During indexing, Atlas builds a contextual two-dimensional data map of embeddings. This map preserves high-dimensional relationships present between embeddings in a two-dimensional, human interpretable view.
Reading an Atlas Map
Atlas Maps lay out your dataset contextually. We will use the above map of news articles generated by Atlas to describe how to read Maps.
An Atlas Map has the following properties:
- Points close to each other on the map are semantically similar/related. For example, all news articles about sports are at the bottom of the map. Inside the sports region, the map breaks down by type of sport because news articles about a fixed sport (e.g. baseball) have more similarity to each other than with news articles about other types of sports (e.g. tennis).
- Relative distances between points correlate with semantic relatedness but the numerical distance between 2D point positions does not have meaning. For example, the observation that the Tennis and Golf news article clusters are adjacent signify a relationships between Tennis and Golf in the embedding space. You should not, however, make claims or draw conclusions using the Euclidean distance between points in the two clusters. Distance information is only meaningful in the ambient embedding space and can be retrieved with vector_search.
- Floating labels correspond to distinct topics in your data. For example, the Golf cluster has the label 'Ryder Cup'. Labels are automatically determined from the textual contents of your data and are crucial for navigating the Map.
- Topics have a hierarchy. As you zoom around the Map, more granular versions of topics will emerge.
- Maps update as your data updates. When new data enters your project, Atlas can reindex the map to reflect how the new data relates to existing data.
All information and operations that are visually presented on an Atlas map have a programmatic analog. For example, you can access topic information and vector search through the Python client.
Technical Details
Atlas visualizes your embeddings in two-dimensions using a non-linear dimensionality reduction algorithm. Atlas' dimensionality reduction algorithm is custom-built for scale, speed and dynamic updates. Nomic cannot share the technical details of the algorithm at this time.
Data Formats and Integrity
Atlas stores and transfers data using a subset of the Apache Arrow standard.
pyarrow
is used to convert python, pandas, and numpy data types to Arrow types;
you can also pass any Arrow table (created by polars, duckdb, pyarrow, etc.) directly to Atlas
and the types will be automatically converted.
Before being uploaded, all data is converted with the following rules:
- Strings are converted to Arrow strings and stored as UTF-8.
- Integers are converted to 32-bit integers. (In the case that you have larger integers, they are probably either IDs, in which case you should convert them to strings; or they are a field that you want perform analysis on, in which case you should convert them to floats.)
- Floats are converted to 32-bit (single-precision) floats.

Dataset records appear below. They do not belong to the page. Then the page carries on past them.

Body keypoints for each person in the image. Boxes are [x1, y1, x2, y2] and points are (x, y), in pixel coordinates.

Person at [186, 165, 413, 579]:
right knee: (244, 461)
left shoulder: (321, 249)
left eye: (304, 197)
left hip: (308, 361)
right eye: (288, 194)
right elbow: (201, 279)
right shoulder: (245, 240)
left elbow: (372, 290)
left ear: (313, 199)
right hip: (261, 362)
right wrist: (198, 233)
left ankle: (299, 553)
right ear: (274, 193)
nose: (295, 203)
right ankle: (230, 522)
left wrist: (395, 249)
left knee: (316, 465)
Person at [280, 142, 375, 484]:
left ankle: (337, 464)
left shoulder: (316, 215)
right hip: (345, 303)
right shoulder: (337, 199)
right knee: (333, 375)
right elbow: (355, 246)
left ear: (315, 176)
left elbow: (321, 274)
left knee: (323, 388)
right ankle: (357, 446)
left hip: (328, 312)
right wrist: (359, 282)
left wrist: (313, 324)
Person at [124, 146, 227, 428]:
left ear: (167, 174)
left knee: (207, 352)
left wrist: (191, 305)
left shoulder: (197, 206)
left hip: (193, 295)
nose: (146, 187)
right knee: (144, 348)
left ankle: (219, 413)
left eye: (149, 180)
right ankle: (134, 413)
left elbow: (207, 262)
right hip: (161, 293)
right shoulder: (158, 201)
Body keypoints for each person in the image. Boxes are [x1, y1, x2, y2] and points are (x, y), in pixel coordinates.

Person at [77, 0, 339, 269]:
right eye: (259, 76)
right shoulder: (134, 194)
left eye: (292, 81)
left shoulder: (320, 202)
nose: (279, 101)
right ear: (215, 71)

- Embeddings, regardless of precision, are uploaded as 16-bit (half-precision) floats, and stored in Arrow as FixedSizeList.
- All dates and datetimes are converted to Arrow timestamps with millisecond precision and no time zone. (If you have a use case that requires timezone information or micro/nanosecond precision, please let us know.)

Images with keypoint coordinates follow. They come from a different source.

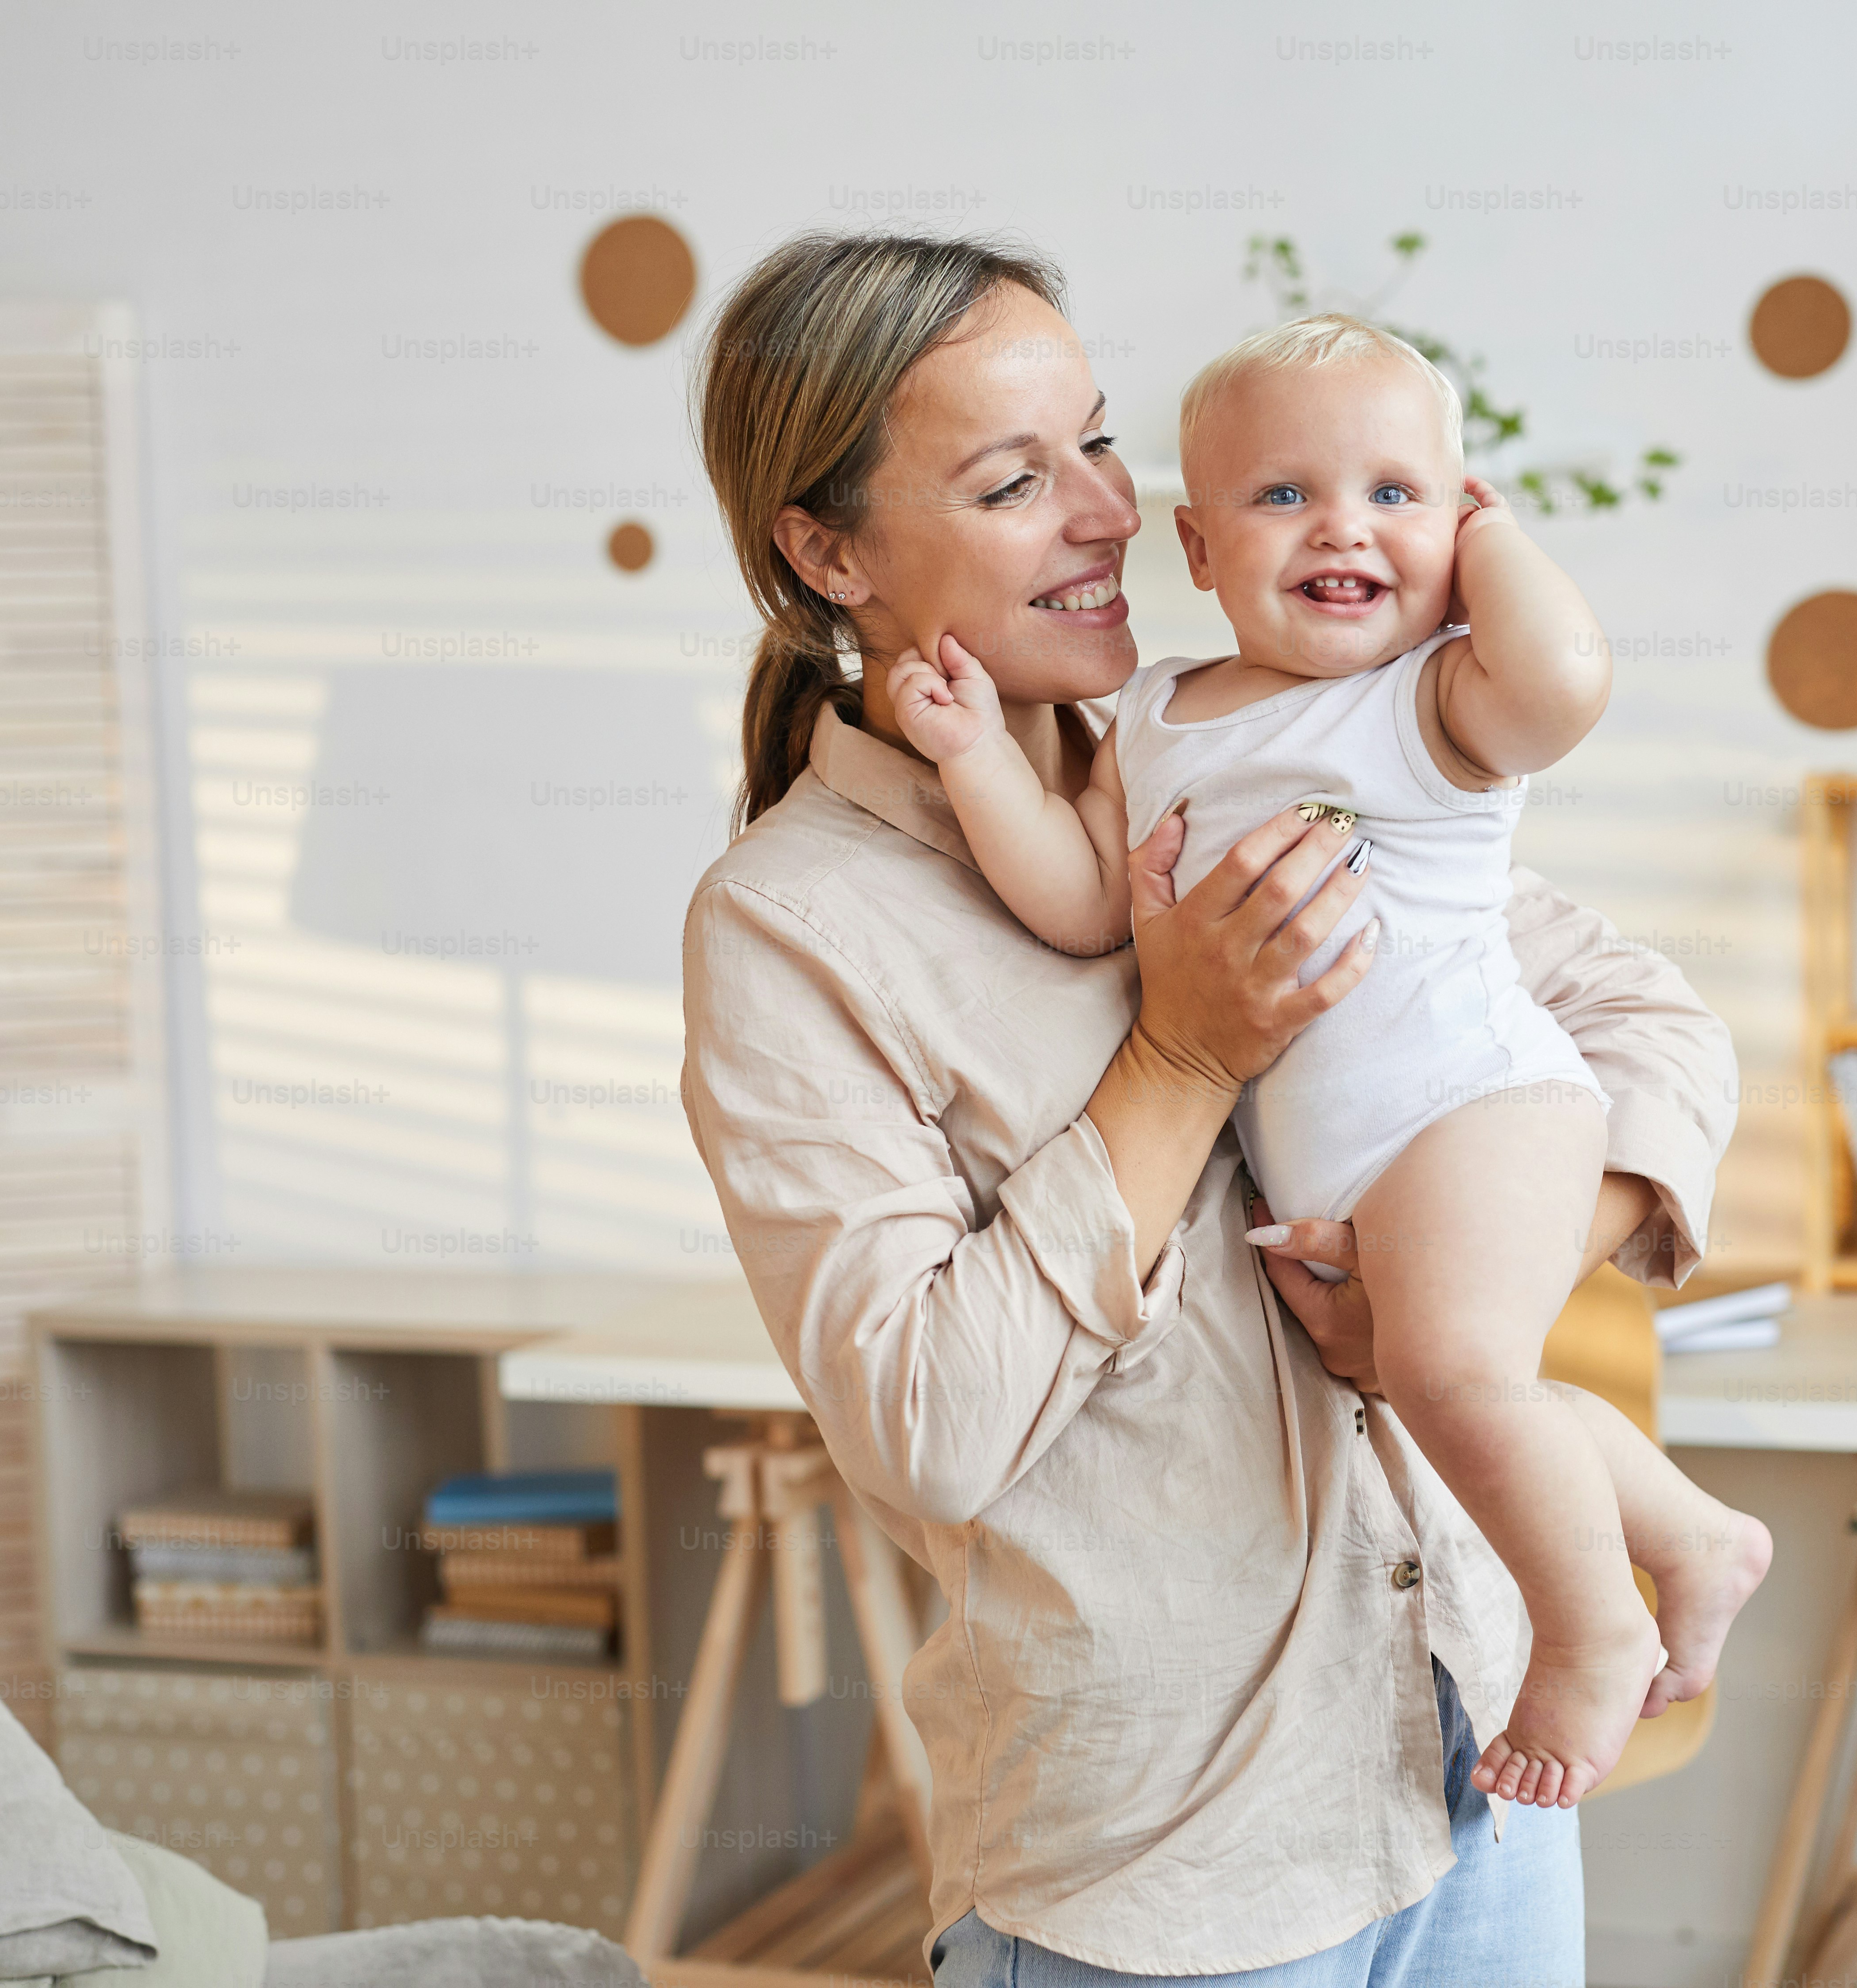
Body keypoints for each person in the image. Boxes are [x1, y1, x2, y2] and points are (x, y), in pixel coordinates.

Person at [680, 230, 1758, 1987]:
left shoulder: (1260, 755)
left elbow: (1641, 1019)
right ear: (829, 548)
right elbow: (926, 1424)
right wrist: (1176, 1062)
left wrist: (1467, 1271)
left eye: (1098, 443)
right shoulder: (799, 929)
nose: (1105, 514)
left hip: (1468, 1767)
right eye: (1017, 480)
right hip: (1169, 1873)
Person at [891, 312, 1765, 1806]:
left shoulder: (1431, 705)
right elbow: (1091, 899)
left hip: (1479, 1105)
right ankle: (1687, 1531)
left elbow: (1562, 681)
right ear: (1199, 545)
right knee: (1445, 1376)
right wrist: (977, 762)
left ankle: (1589, 1630)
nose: (1343, 530)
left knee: (1446, 1365)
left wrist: (1487, 548)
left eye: (1397, 496)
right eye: (1286, 496)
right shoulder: (1159, 715)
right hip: (1358, 1166)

- Categorical types (called 'dictionary' in Arrow) are supported, but values stored as categorical must be strings.
Other data types (including booleans, binary, lists, and structs) are not supported. Values stored as a dictionary must be strings.

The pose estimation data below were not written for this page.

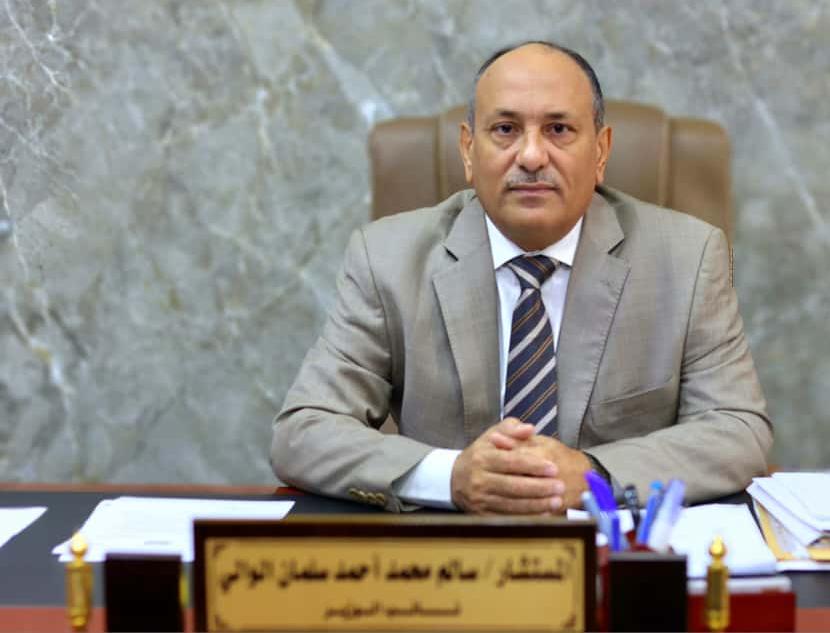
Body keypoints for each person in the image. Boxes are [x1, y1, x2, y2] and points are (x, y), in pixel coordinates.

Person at [271, 41, 771, 514]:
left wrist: (593, 476)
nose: (531, 156)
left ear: (601, 152)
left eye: (559, 129)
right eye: (506, 129)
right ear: (468, 151)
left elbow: (737, 429)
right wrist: (450, 477)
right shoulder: (387, 258)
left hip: (612, 553)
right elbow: (304, 431)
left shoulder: (687, 259)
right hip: (449, 555)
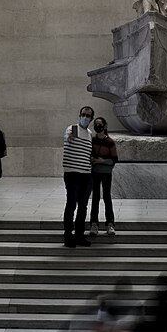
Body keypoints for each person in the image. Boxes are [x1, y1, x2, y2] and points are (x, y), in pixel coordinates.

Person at [62, 106, 94, 248]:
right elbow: (70, 139)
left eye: (88, 116)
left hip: (86, 175)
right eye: (83, 114)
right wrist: (70, 137)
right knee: (71, 205)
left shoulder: (89, 134)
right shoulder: (73, 128)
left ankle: (80, 235)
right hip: (72, 173)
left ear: (91, 119)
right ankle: (68, 236)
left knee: (83, 207)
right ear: (79, 115)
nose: (85, 117)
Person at [90, 117, 118, 237]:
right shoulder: (92, 140)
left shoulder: (110, 142)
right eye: (96, 124)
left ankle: (110, 223)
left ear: (105, 126)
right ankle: (94, 224)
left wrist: (101, 161)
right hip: (95, 172)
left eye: (99, 124)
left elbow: (114, 159)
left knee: (107, 197)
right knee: (95, 198)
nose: (97, 126)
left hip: (106, 173)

All fields besides embeddings and the user-specified ID field are nullable.
Permissions and Privacy
To create a Project in Atlas, you must first sign up for an account and obtain an API key.
Projects you create in Atlas have configurable permissions and privacy levels.
When you create a project, it's ownership is assigned to your Atlas team. You can add people to this team to collaborate on projects together. For example, if you want to invite somone to help you tag points on an Atlas Map, you would add them to your team and give them the appropriate editing permissions on your project.